Activity: Scan the records below and copy every line that contains the string "شجاعت".

Records for this task:
╔══

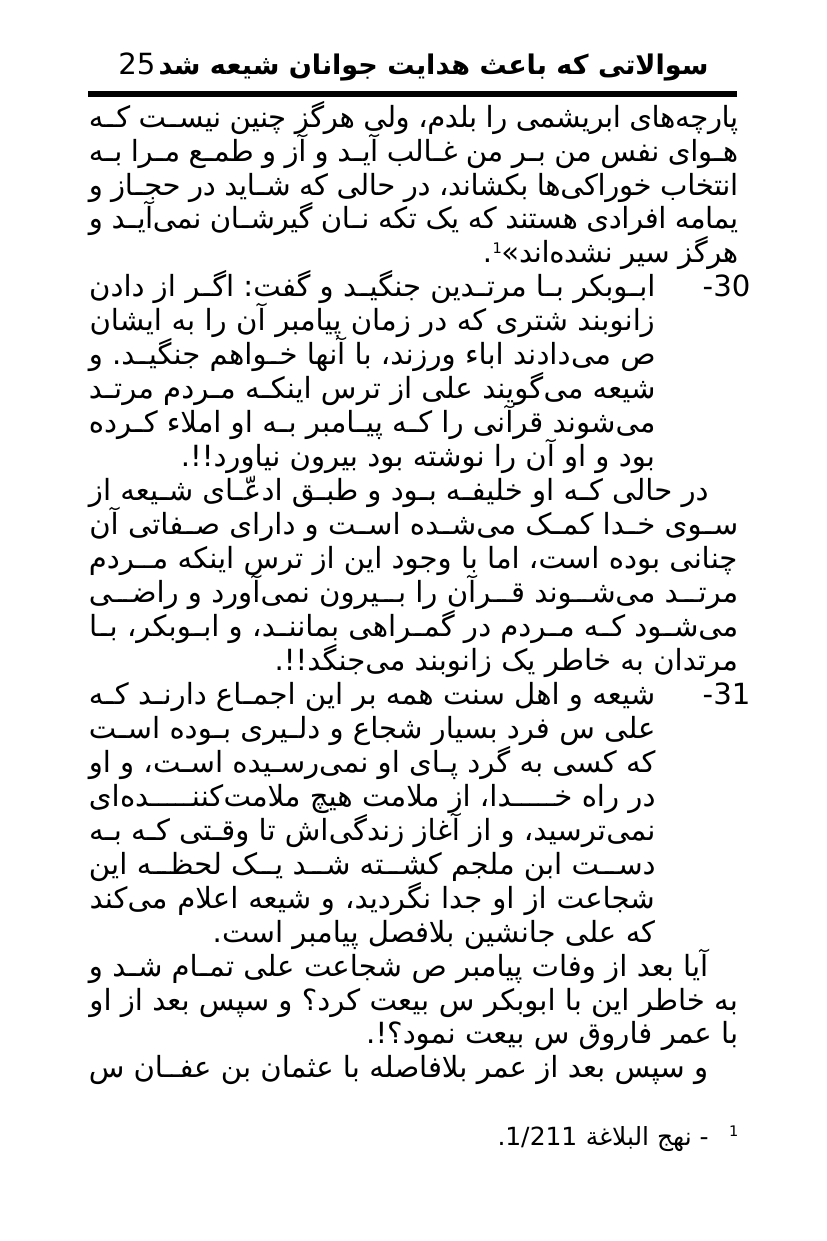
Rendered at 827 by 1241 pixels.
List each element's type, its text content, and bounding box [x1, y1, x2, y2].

text آیا بعد از وفات پیامبر ص شجاعت علی تمام شد و به خاطر این با ابوبکر س بیعت کرد؟ و سپس بعد از او با عمر فاروق س بیعت نمود؟!. [89, 949, 738, 1051]
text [89, 1051, 738, 1085]
text در حالی که او خلیفه بود و طبق ادعّای شیعه از سوی خدا کمک می‌شده است و دارای صفاتی آن چنانی بوده است، اما با وجود این از ترس اینکه مردم مرتد می‌شوند قرآن را بیرون نمی‌آورد و راضی می‌شود که مردم در گمراهی بمانند، و ابوبکر، با مرتدان به خاطر یک زانوبند می‌جنگد!!. [89, 473, 738, 677]
list شیعه و اهل سنت همه بر این اجماع دارند که علی س فرد بسیار شجاع و دلیری بوده است که کسی به گرد پای او نمی‌رسیده است، و او در راه خدا، از ملامت هیچ ملامت‌کننده‌ای نمی‌ترسید، و از آغاز زندگی‌اش تا وقتی که به دست ابن ملجم کشته شد یک لحظه این شجاعت از او جدا نگردید، و شیعه اعلام می‌کند که علی جانشین بلافصل پیامبر است. [89, 677, 703, 949]
list ابوبکر با مرتدین جنگید و گفت: اگر از دادن زانوبند شتری که در زمان پیامبر آن را به ایشان ص می‌دادند اباء ورزند، با آنها خواهم جنگید. و شیعه می‌گویند علی از ترس اینکه مردم مرتد می‌شوند قرآنی را که پیامبر به او املاء کرده بود و او آن را نوشته بود بیرون نیاورد!!. [89, 270, 703, 473]
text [89, 100, 738, 270]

╚══

Final answer:
text آیا بعد از وفات پیامبر ص شجاعت علی تمام شد و به خاطر این با ابوبکر س بیعت کرد؟ و سپس بعد از او با عمر فاروق س بیعت نمود؟!. [89, 949, 738, 1051]
list شیعه و اهل سنت همه بر این اجماع دارند که علی س فرد بسیار شجاع و دلیری بوده است که کسی به گرد پای او نمی‌رسیده است، و او در راه خدا، از ملامت هیچ ملامت‌کننده‌ای نمی‌ترسید، و از آغاز زندگی‌اش تا وقتی که به دست ابن ملجم کشته شد یک لحظه این شجاعت از او جدا نگردید، و شیعه اعلام می‌کند که علی جانشین بلافصل پیامبر است. [89, 677, 703, 949]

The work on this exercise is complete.